Интернат был оснащен великолепной библиотекой со всевозможными книгами по истории искусств, мастерскими со станками для шелкографии, офортов, линогравюр, дорогими наборами красок и пастелей. Готовясь к своему курсу, Мива испытала настоящий шок, когда, листая альбом Матисса, нашла, что все изображения интимных мест были жирно заштрихованы черным фломастером. В альбомах по Возрождению, импрессионизму, романтизму, модернизму все тоже было замазано. Сначала она решила, что шалят студентки, но позже преподаватели-иностранцы объяснили ей, что это была рука цензуры.
Мы внимали…
– И это сейчас, когда давно написана и ставится нашумевшая пьеса Ив Энслер «Монологи вагины»! – воскликнула Мива. – Ох, кобьетки, мои дорогие, это чужая цивилизация, и она часто открывается в мелочах и не только!
Богатые и знатные студентки под абайей – строгой традиционной накидкой в пол – носили брендовую одежду, туфли на высоких каблуках (лабутены пользовались большой популярностью); шкафы в их комнатах ломились от топовых сумок, ювелирных украшений и аксессуаров.
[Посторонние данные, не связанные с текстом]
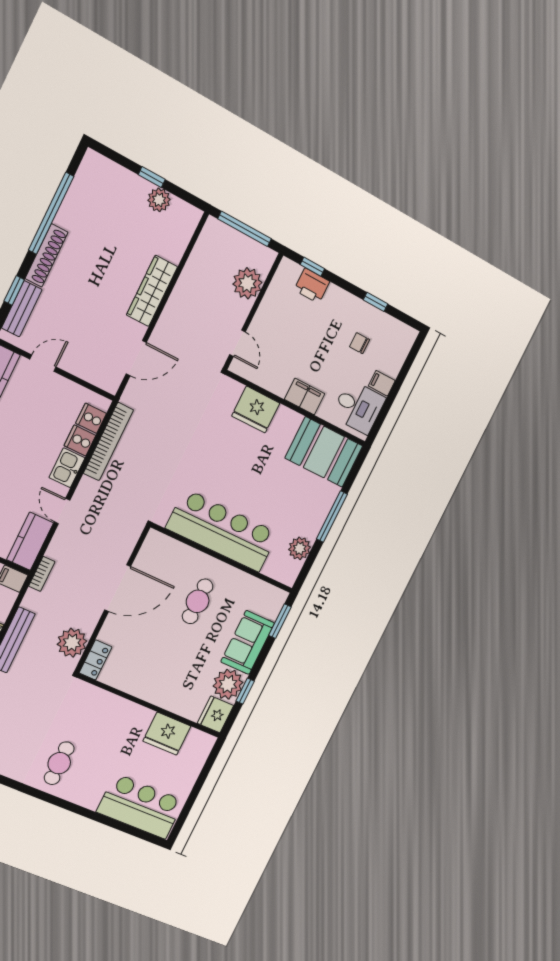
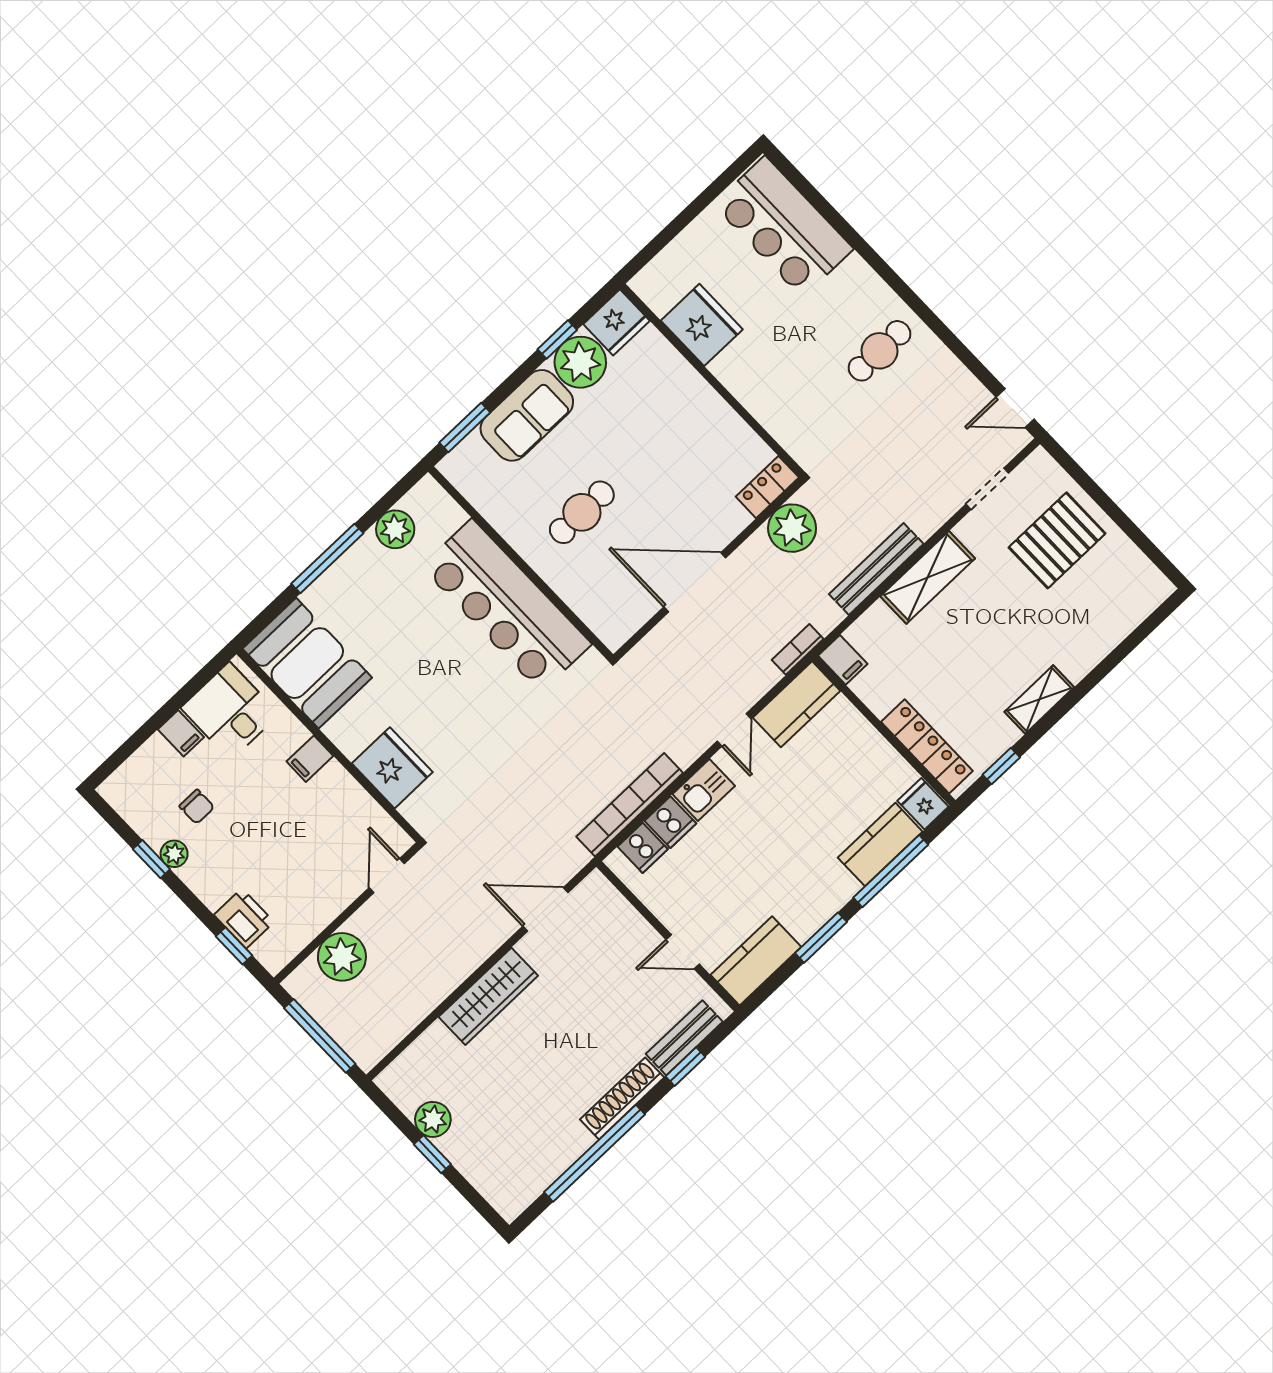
plant: (364, 310) -> (174, 854), added
filing cabinet: (305, 397) -> (310, 759), width x0.50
Все делали макияж, а те, кто носил никабы, особенно старались выделить оставшийся островок лица, – ярко, по-театральному красили веки, глаза, ресницы, брови. В основном девушки оказались милыми, в меру любознательными, легко шли на контакт, но не понимали, почему их преподавателю штриховка в книгах казалась дикостью (свои взгляды Мива не скрывала).
В выходные дни профессора-иностранцы собирались вместе и ездили на пляж. Законы не предписывали им носить абайи или никабы, но одежда должна была прикрывать тело как можно больше.
Мы помолчали и еще раз выпили. Мива была погружена в тот мир, и мы, вероятно, казались ей пресными.
– Расскажи о самом неприятном и самом приятном, что ты там видела, – попросила Энн.